Spoken Language Processing | InfWeb
Recommended for you
Speech recognition techniques. Upcoming SlideShare.
Like this presentation? Why not share! Deep Learning for Speech Recognitio Group members. Latest publications. A user study to compare two conversational assistants designed for people with hearing impairments. Publishing year: Statistical models of morphology predict eye-tracking measures during visual word recognition.
In the United States, the National Security Agency has made use of a type of speech recognition for keyword spotting since at least Recordings can be indexed and analysts can run queries over the database to find conversations of interest. Some government research programs focused on intelligence applications of speech recognition, e. In the early s, speech recognition was still dominated by traditional approaches such as Hidden Markov Models combined with feedforward artificial neural networks.

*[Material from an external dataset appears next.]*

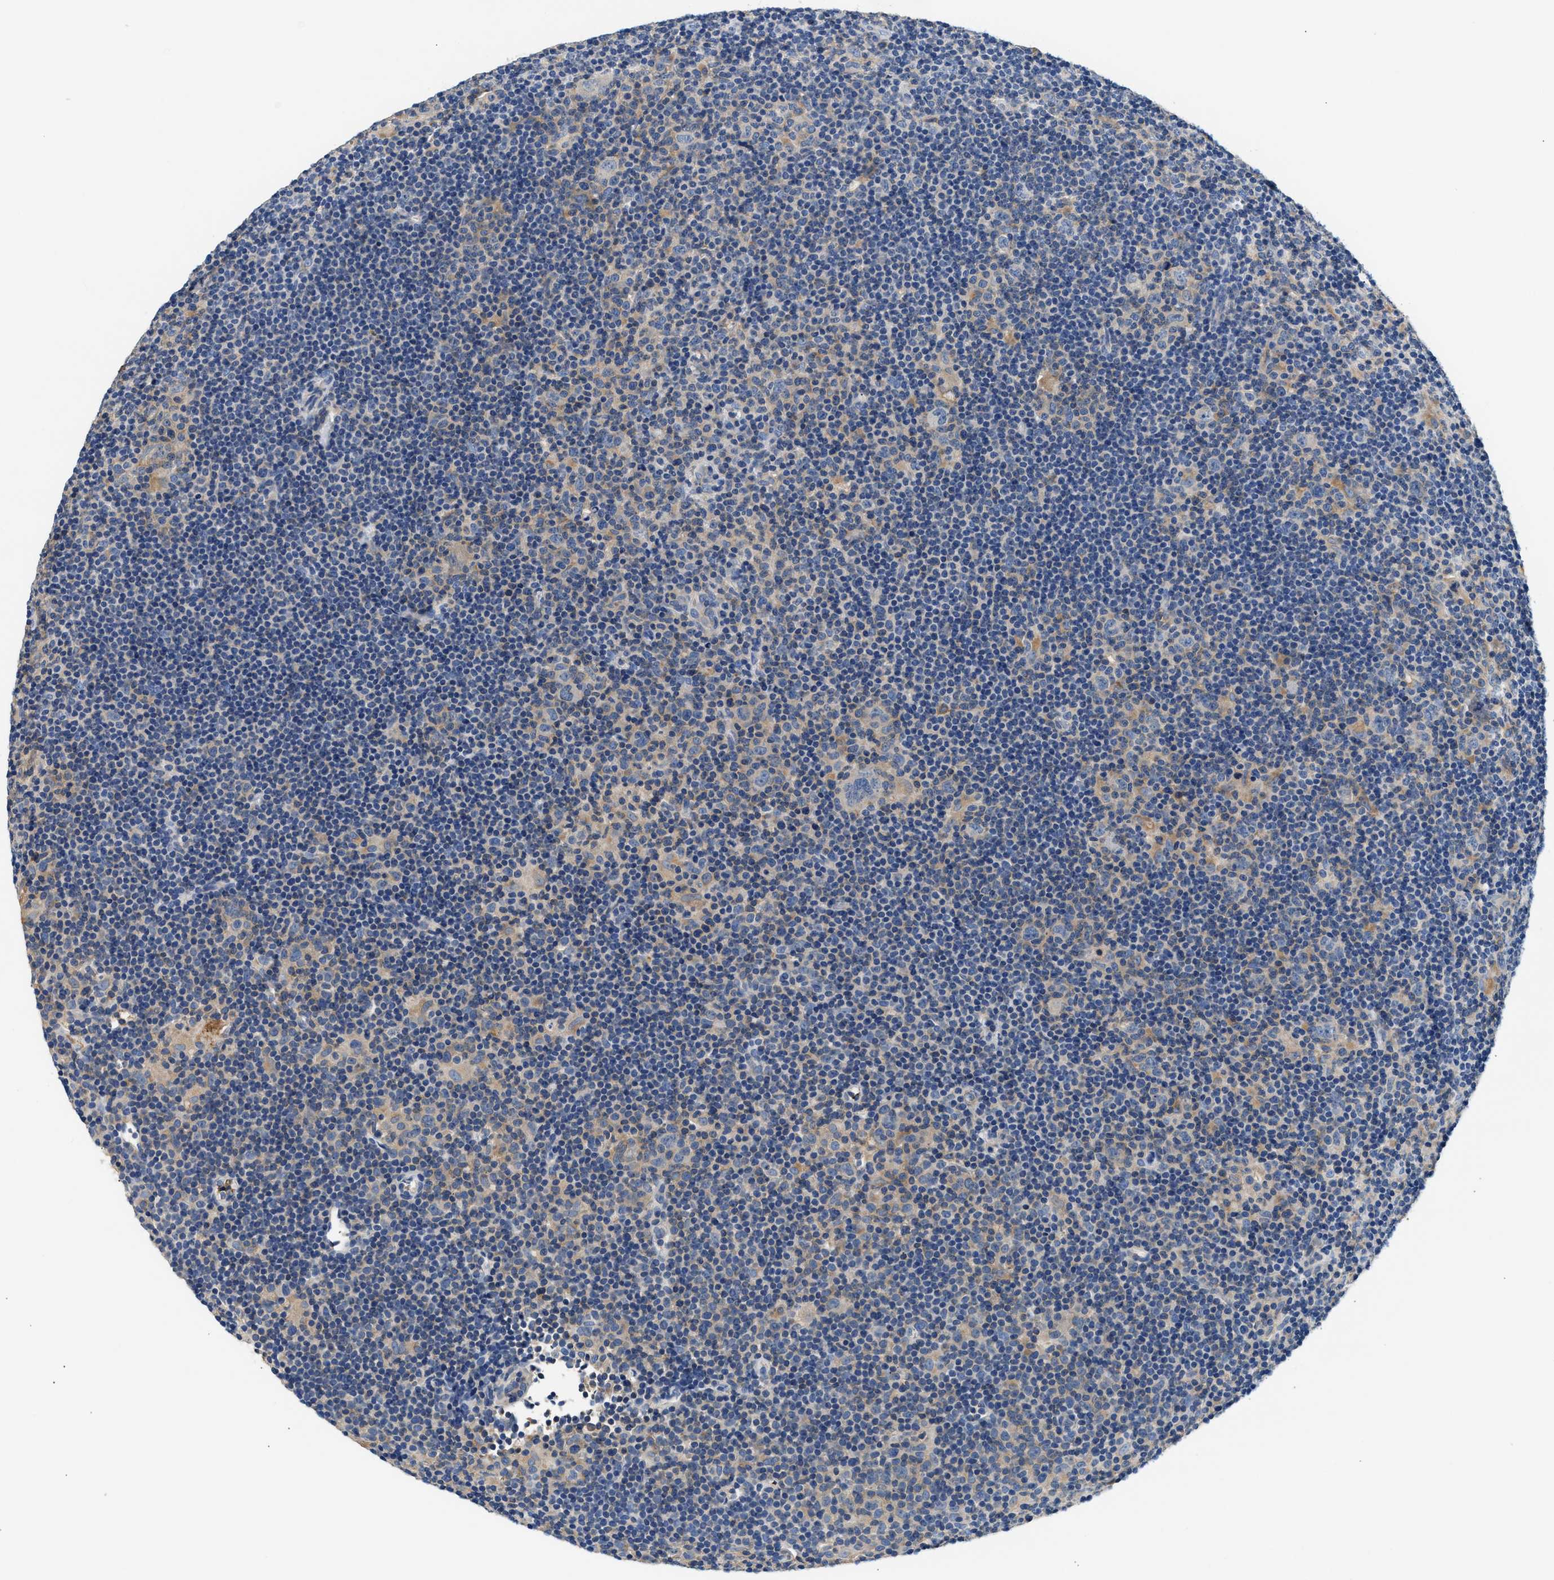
{"staining": {"intensity": "weak", "quantity": "<25%", "location": "cytoplasmic/membranous"}, "tissue": "lymphoma", "cell_type": "Tumor cells", "image_type": "cancer", "snomed": [{"axis": "morphology", "description": "Hodgkin's disease, NOS"}, {"axis": "topography", "description": "Lymph node"}], "caption": "High power microscopy micrograph of an IHC image of lymphoma, revealing no significant positivity in tumor cells.", "gene": "TUT7", "patient": {"sex": "female", "age": 57}}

The use of deep feedforward non-recurrent networks for acoustic modeling was introduced during later part of by Geoffrey Hinton and his students at University of Toronto and by Li Deng  and colleagues at Microsoft Research, initially in the collaborative work between Microsoft and University of Toronto which was subsequently expanded to include IBM and Google hence "The shared views of four research groups" subtitle in their review paper.

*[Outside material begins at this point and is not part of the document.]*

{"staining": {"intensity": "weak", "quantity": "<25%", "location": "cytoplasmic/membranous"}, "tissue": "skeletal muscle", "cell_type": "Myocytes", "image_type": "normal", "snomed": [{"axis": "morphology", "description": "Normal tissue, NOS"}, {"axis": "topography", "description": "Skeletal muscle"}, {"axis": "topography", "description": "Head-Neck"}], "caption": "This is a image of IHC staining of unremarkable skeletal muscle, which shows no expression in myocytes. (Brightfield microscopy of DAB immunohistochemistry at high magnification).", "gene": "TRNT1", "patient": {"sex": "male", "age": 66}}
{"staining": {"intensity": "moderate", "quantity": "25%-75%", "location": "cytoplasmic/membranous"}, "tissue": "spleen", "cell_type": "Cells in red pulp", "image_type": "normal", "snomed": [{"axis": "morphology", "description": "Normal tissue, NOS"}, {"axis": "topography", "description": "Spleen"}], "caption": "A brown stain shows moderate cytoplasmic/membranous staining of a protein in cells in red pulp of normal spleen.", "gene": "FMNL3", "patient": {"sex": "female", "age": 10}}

Researchers have begun to use deep learning techniques for language modeling as well. In the long history of speech recognition, both shallow form and deep form e. Most speech recognition researchers who understood such barriers hence subsequently moved away from neural nets to pursue generative modeling approaches until the recent resurgence of deep learning starting around — that had overcome all these difficulties.
Hinton et al. By early s speech recognition, also called voice recognition    was clearly differentiated from sp eaker recognition, and speaker independence was considered a major breakthrough. Until then, systems required a "training" period.

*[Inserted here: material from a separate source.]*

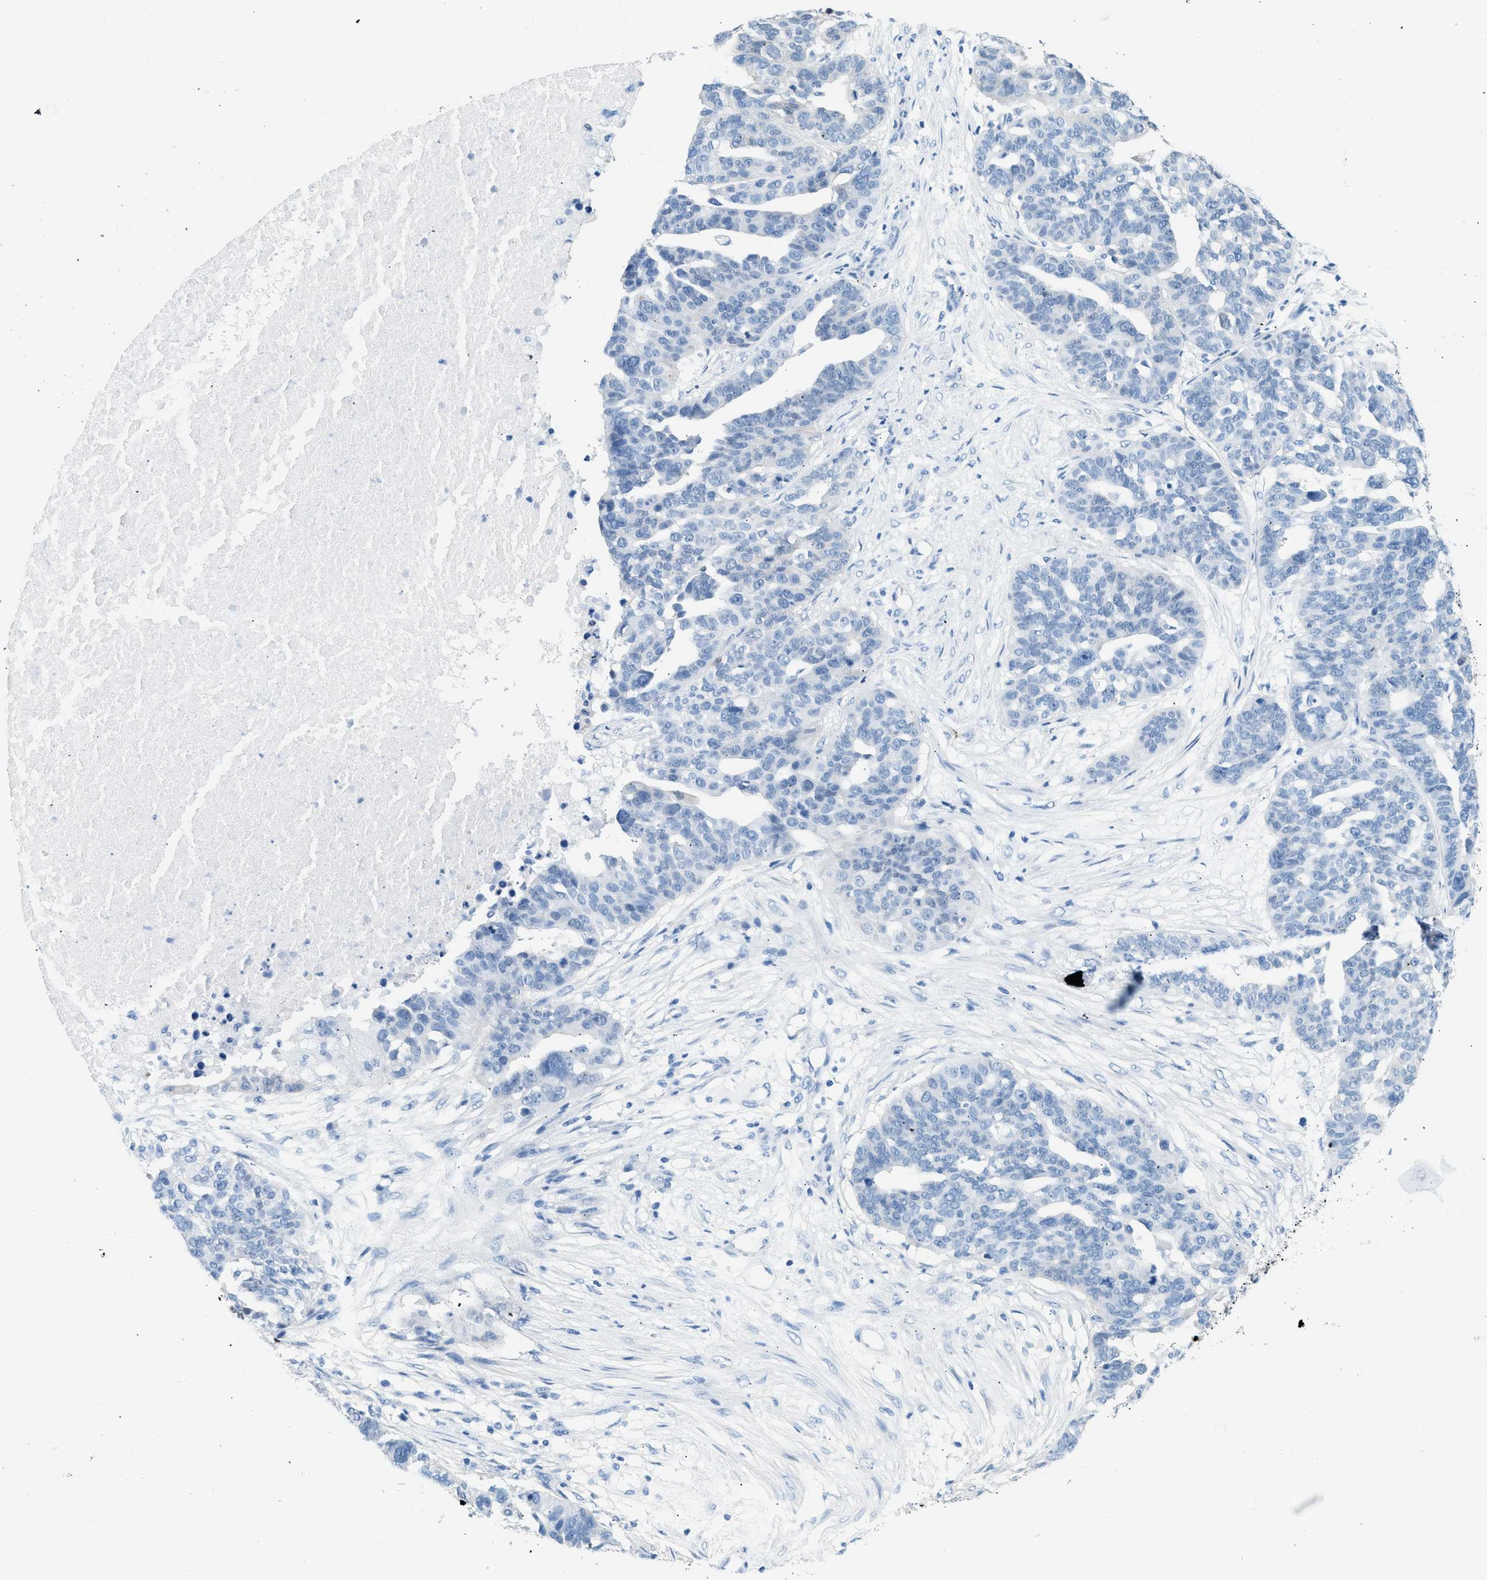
{"staining": {"intensity": "negative", "quantity": "none", "location": "none"}, "tissue": "ovarian cancer", "cell_type": "Tumor cells", "image_type": "cancer", "snomed": [{"axis": "morphology", "description": "Cystadenocarcinoma, serous, NOS"}, {"axis": "topography", "description": "Ovary"}], "caption": "Ovarian cancer was stained to show a protein in brown. There is no significant positivity in tumor cells. Brightfield microscopy of immunohistochemistry stained with DAB (brown) and hematoxylin (blue), captured at high magnification.", "gene": "SPAM1", "patient": {"sex": "female", "age": 59}}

A ad for a doll had carried the tagline "Finally, the doll that understands you. In , Microsoft researchers reached a historical human parity milestone of transcribing conversational telephony speech on the widely benchmarked Switchboard task. Multiple deep learning models were used to optimize speech recognition accuracy. The speech recognition word error rate was reported to be as low as 4 professional human transcribers working together on the same benchmark, which was funded by IBM Watson speech team on the same task. Both acoustic modeling and language modeling are important parts of modern statistically-based speech recognition algorithms.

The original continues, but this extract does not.